April 02, 2022

At Law & Liberty, John McGinnis, Entrenching the Culture of Originalism.  From the central point:

… Confirmation hearings … provide a rough but useful measure of where the nation is jurisprudentially. In this case, they have shown that originalism is becoming our law, even if its precise contours are still open to debate.

When asked about her judicial philosophy, Judge Jackson stated that “The adherence to text is a constraint on my authority. I’m trying to figure out what those words mean, as they were intended by the people who wrote them.”

Hers was a concise statement of originalism. Indeed, these words capture in shorthand form the two requirements with which Professor Larry Solum has defined originalism. The first is the fixation thesis: The meaning of the words is to be determined at the time of enactment. The second is the constraint thesis: A judge is constrained by the meaning of those words.
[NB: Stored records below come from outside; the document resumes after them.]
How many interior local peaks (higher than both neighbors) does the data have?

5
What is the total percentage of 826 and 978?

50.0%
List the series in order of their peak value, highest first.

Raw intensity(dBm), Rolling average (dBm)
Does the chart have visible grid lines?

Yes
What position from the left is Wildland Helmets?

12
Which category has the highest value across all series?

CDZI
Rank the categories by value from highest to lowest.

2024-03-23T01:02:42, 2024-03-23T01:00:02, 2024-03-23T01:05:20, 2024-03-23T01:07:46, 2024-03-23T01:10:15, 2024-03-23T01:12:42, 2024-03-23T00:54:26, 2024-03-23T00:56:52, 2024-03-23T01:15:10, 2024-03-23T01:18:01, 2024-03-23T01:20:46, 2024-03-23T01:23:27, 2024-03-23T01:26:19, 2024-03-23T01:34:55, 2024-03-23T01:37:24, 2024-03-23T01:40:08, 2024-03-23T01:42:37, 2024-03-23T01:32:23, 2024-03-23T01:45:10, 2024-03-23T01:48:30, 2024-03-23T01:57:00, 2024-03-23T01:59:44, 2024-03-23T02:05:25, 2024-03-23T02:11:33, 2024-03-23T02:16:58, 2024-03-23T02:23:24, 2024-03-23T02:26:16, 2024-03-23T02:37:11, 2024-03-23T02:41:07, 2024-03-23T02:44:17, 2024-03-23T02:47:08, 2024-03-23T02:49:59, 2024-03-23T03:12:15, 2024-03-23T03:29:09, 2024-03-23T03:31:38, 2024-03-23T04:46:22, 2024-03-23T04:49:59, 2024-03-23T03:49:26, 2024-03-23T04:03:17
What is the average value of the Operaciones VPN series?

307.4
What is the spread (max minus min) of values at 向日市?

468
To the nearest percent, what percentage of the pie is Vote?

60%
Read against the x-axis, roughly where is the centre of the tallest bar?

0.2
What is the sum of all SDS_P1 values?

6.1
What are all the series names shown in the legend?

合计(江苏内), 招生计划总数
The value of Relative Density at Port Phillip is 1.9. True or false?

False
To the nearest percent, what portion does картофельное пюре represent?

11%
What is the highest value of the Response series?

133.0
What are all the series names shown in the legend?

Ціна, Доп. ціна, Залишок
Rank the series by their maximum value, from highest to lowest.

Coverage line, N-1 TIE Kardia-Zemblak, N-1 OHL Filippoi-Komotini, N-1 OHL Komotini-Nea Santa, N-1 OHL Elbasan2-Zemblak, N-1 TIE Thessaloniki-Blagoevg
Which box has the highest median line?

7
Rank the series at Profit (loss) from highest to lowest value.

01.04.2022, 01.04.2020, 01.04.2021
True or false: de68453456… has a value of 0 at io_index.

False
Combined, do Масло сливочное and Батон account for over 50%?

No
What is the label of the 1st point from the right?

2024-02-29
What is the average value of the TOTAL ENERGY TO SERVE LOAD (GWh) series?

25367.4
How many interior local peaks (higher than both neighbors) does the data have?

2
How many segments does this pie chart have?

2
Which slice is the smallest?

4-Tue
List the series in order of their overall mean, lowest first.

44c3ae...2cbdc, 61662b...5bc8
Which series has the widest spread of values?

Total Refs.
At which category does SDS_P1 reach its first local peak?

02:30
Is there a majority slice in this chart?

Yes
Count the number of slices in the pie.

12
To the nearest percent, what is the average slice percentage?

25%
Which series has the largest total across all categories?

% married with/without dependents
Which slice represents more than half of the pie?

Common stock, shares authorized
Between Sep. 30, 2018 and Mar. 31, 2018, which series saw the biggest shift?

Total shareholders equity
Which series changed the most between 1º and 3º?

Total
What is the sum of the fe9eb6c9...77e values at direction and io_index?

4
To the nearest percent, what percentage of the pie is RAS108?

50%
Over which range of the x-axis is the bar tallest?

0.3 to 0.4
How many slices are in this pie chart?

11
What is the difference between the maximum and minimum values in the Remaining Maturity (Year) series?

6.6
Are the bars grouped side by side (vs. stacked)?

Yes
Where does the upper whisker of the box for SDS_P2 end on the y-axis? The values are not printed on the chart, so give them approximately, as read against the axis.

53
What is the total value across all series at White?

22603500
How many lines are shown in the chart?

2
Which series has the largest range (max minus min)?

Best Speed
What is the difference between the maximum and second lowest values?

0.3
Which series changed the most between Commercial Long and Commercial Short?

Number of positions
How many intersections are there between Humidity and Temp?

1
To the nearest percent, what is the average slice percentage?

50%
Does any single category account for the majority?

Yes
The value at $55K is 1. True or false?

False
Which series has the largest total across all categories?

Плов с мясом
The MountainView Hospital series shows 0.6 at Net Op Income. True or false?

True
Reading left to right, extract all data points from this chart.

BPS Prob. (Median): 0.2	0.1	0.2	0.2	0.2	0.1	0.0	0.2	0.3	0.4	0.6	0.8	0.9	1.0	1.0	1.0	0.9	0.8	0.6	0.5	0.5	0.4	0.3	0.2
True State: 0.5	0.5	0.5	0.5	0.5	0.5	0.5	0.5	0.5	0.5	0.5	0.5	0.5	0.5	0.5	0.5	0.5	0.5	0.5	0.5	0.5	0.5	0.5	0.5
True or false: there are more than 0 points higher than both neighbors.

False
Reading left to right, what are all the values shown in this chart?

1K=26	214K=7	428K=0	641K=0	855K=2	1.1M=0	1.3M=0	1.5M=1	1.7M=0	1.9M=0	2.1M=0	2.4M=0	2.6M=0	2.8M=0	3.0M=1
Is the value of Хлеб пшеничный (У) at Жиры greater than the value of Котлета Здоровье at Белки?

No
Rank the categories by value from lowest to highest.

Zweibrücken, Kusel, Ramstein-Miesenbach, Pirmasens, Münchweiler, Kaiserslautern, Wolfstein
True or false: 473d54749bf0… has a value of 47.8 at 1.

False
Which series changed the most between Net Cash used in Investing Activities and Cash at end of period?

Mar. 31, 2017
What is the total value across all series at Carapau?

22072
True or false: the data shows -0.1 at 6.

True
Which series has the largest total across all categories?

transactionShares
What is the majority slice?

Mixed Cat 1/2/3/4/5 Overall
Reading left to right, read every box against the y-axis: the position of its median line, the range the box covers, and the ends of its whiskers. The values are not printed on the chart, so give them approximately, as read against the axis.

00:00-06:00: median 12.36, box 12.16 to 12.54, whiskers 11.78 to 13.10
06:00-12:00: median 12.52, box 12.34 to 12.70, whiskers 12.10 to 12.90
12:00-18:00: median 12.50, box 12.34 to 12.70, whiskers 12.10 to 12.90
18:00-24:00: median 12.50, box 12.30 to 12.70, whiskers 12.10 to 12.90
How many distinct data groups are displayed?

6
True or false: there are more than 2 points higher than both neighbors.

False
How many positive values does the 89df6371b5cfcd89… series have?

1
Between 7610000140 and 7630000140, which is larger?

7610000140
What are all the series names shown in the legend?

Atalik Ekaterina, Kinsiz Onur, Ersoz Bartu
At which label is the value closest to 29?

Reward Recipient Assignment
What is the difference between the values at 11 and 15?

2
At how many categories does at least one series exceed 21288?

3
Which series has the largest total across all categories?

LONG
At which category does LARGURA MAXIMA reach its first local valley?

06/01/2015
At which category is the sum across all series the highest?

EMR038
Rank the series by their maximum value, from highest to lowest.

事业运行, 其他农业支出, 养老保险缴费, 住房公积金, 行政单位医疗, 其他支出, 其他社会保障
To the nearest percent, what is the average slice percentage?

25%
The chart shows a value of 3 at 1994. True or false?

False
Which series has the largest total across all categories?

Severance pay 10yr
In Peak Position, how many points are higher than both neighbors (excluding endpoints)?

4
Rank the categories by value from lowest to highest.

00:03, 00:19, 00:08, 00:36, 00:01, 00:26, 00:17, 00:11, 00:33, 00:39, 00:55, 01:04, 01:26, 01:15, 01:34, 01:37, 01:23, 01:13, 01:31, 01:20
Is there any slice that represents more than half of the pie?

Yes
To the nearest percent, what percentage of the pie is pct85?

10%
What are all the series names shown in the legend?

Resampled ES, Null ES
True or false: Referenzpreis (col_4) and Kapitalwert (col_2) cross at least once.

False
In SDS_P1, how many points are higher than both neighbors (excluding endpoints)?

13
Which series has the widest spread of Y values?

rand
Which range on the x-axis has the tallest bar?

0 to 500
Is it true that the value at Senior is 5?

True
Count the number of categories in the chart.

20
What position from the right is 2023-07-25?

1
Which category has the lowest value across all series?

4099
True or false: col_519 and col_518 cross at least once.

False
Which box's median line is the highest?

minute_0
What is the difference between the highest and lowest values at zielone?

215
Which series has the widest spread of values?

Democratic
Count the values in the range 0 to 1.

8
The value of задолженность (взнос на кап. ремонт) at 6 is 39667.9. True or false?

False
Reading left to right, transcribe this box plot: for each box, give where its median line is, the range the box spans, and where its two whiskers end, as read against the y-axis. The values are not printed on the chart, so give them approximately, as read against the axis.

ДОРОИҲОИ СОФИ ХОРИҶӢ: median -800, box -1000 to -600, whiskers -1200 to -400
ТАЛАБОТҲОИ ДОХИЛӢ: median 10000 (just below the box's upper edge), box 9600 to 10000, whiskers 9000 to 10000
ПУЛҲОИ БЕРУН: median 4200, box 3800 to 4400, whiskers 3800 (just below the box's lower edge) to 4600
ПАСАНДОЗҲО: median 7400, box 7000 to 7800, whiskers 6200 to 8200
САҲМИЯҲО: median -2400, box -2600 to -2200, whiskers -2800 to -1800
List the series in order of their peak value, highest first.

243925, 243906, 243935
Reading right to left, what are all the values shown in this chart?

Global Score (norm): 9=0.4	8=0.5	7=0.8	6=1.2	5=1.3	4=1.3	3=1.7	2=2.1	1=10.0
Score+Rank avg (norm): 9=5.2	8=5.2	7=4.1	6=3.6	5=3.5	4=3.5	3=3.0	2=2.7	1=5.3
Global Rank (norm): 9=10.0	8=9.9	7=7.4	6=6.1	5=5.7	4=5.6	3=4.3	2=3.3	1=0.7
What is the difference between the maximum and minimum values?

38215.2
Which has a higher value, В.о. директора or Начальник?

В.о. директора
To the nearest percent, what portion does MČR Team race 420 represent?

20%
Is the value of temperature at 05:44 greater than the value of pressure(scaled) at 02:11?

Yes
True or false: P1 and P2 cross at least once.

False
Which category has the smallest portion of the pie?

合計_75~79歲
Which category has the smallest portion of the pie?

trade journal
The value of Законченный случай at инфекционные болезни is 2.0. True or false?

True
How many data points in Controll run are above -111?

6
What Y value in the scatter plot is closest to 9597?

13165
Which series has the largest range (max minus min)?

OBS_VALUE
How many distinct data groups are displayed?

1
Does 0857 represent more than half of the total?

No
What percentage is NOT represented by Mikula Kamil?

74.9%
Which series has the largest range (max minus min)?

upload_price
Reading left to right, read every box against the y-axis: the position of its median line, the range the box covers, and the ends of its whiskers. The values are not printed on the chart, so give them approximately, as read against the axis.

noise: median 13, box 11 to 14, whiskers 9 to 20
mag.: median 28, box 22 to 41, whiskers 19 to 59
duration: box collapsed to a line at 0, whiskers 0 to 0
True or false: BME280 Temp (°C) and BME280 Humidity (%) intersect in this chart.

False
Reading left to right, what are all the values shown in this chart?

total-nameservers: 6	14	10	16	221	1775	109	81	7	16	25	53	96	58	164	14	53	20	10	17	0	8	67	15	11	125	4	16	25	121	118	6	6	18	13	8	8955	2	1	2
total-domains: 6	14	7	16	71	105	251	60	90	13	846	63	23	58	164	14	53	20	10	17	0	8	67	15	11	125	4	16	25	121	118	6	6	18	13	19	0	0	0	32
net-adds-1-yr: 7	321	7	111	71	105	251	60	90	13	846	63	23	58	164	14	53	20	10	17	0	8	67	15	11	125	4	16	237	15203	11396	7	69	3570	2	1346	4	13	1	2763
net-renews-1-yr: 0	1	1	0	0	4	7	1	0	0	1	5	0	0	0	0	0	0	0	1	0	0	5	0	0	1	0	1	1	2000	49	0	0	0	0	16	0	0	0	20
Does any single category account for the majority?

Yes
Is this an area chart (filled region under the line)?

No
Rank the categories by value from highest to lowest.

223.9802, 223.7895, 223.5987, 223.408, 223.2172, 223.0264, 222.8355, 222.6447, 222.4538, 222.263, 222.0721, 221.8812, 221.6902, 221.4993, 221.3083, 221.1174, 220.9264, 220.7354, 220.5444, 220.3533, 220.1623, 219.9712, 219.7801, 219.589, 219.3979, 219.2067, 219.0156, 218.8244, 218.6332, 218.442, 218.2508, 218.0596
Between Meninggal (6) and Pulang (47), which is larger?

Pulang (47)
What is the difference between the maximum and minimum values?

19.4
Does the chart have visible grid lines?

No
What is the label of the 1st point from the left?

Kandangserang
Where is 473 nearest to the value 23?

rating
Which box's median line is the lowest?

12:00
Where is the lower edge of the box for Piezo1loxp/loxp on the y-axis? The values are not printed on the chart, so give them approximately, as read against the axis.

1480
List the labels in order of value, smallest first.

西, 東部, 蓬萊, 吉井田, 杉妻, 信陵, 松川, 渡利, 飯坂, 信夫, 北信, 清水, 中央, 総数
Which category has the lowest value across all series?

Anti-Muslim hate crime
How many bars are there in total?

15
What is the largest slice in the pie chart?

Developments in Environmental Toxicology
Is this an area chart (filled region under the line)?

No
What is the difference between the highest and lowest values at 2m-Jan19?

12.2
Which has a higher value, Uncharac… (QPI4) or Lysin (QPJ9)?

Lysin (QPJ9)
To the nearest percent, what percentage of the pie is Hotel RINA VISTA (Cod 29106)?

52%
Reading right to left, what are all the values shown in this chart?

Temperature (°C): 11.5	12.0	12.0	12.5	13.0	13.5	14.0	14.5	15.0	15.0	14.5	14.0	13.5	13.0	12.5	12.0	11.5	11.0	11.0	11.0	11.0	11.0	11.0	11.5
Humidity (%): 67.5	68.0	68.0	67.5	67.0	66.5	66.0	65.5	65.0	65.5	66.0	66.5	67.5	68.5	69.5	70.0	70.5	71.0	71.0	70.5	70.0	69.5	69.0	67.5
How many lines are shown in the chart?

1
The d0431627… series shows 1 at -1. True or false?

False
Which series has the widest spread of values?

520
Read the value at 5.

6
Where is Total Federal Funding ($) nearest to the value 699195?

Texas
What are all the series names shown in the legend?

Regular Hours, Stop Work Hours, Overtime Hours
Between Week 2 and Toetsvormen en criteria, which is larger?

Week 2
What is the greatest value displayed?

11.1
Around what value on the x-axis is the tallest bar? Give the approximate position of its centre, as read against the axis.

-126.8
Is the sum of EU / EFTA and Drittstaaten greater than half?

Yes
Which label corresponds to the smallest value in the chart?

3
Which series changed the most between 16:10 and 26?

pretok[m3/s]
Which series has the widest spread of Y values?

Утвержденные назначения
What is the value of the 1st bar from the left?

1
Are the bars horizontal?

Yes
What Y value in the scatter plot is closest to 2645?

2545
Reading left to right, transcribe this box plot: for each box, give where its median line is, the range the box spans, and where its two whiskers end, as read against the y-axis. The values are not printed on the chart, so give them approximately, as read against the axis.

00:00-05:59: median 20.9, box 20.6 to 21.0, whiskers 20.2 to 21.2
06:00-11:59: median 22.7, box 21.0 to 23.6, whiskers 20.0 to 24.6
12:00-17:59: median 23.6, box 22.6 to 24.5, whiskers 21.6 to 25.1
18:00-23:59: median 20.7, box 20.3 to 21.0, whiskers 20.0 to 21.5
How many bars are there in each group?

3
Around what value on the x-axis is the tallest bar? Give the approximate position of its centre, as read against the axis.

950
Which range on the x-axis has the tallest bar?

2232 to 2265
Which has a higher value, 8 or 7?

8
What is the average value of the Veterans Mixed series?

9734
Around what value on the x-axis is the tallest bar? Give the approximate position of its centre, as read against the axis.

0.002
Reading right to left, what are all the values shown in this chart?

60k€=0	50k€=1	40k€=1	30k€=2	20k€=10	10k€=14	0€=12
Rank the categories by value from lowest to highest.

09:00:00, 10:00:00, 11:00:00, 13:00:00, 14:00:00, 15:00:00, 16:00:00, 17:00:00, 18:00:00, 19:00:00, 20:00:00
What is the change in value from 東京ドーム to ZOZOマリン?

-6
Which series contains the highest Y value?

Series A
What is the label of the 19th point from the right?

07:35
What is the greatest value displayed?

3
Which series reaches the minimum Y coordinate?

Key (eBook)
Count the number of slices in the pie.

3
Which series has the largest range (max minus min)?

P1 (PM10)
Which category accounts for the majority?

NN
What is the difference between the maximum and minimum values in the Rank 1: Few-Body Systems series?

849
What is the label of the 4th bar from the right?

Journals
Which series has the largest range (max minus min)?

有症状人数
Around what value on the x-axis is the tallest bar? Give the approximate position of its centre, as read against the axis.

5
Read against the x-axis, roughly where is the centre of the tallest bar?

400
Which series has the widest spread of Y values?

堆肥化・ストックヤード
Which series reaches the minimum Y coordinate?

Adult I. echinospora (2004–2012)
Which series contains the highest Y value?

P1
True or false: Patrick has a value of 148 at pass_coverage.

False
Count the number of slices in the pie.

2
Now it might be thought that Judge Jackson bobbled her description a bit by confusing public meaning originalism (“adherence to text”) with original intent originalism (“as they were intended by the people who wrote them”). But it is possible to take a charitable reading of that aspect of her answer. As Mike Rappaport and I have argued, it is entirely possible that the intent of the Framers was to follow the rule of interpretation at the time of enactment. And those rules privileged the text over intent. Or as Chief Justice John Marshall said about constitutional interpretation: “the intention of the instrument must prevail and …this intention must be collected from its words.”

At another point in the hearing, Jackson said that the Court itself has “clearly taken the historical perspective, the originalist perspective” in its constitutional analysis. Here she was implicitly embracing the positive law claim for originalism—that we should be originalists because it is the law. That assertion exceeds one that I would make, because the Court has often failed to use originalist methods, making it less clear what constitutional law is, even if originalism remains a contender. But her affirmation is performative. Because she says originalism is the law, it is more likely to be true in the future.

And from later on:

Except in cases where the language is clear and there is no precedent, a future Justice Jackson can wiggle out of much of her commitment to originalism. Nevertheless, her decision to fly the originalist flag is important, contrary to the claims of some

First, there have been consequential cases in the past where the language is clear, and yet the Court has not followed it. Judge Jackson will be constrained by her remarks in such cases. This point is clear from recent history in debates about the Constitution. For instance, when originalism had largely disappeared from legal discourse in the 1960s, left-liberals argued that the Constitution contained welfare rights.

Second, even if she evades these commitments, her public statement at the hearing contributes to a culture where originalism grows ever more respectable. As a result of its respectability, scholars will write more articles exploring the original meaning of clauses. These will be translated into briefs and oral arguments at the Supreme Court.

The legal jurisprudential culture matters. The reasoning of Roe v. Wade was only possible in a jurisprudential culture that did not put the meaning of the text front and center. Of course, not everyone will agree on what constitutional provisions mean, but a culture of originalism assures that such empirical debates, rather than appeals to values, will settle the law.

I'm very skeptical that Judge Jackson will be constrained by her remarks (or that any nominee would be constrained by anything said at the confirmation hearings).  But the subsequent point is the key one, and I completely agree.  What matters is originalism's place in the legal culture, and that is much advanced by her decision to embrace rather than contest it.

RELATED: At NRO Bench Memos, Ed Whelan: Kagan (Plus Seven) Versus Breyer on Statutory Interpretation.  From the introduction:

[The Supreme Court's recent ruling]  in Badgerow v. Walters on an arcane issue under the Federal Arbitration Act displays a sharp divide between the textualism of Justice Kagan’s majority opinion and the pragmatism/purposivism of Justice Breyer’s dissent. …

In her majority opinion, Kagan explains that the “distinctive [statutory] language” on which the Court rested a 2009 ruling on Section 4 of the Federal Arbitration Act is missing from the provisions (Sections 9 and 10) at issue in this case. She faults the lower courts and Justice Breyer for concocting a “uniformity principle” that would require that those provisions be read like Section 4: “We have no warrant to redline the FAA, importing Section 4’s consequential language into provisions containing nothing like it.”

He adds:

[Justice Breyer in dissent] acknowledges that the majority’s reading “may be consistent with the statute’s text,” but he objects that it “creates what I fear will be consequences that are overly complex and impractical.” His own reading, he maintains, is not foreclosed by the statutory text and promotes “simplicity, comprehension, workability, and fairness.” Plus, he argues, it’s reinforced by the FAA’s legislative history. And here is how he ends his dissent:

I suggest that by considering not only the text, but context, structure, history, purpose, and common sense, we would read the statute here in a different way. That way would connect the statute more directly with the area of law, and of human life, that it concerns. And it would allow the statute, and the law, to work better and more simply for those whom it is meant to serve.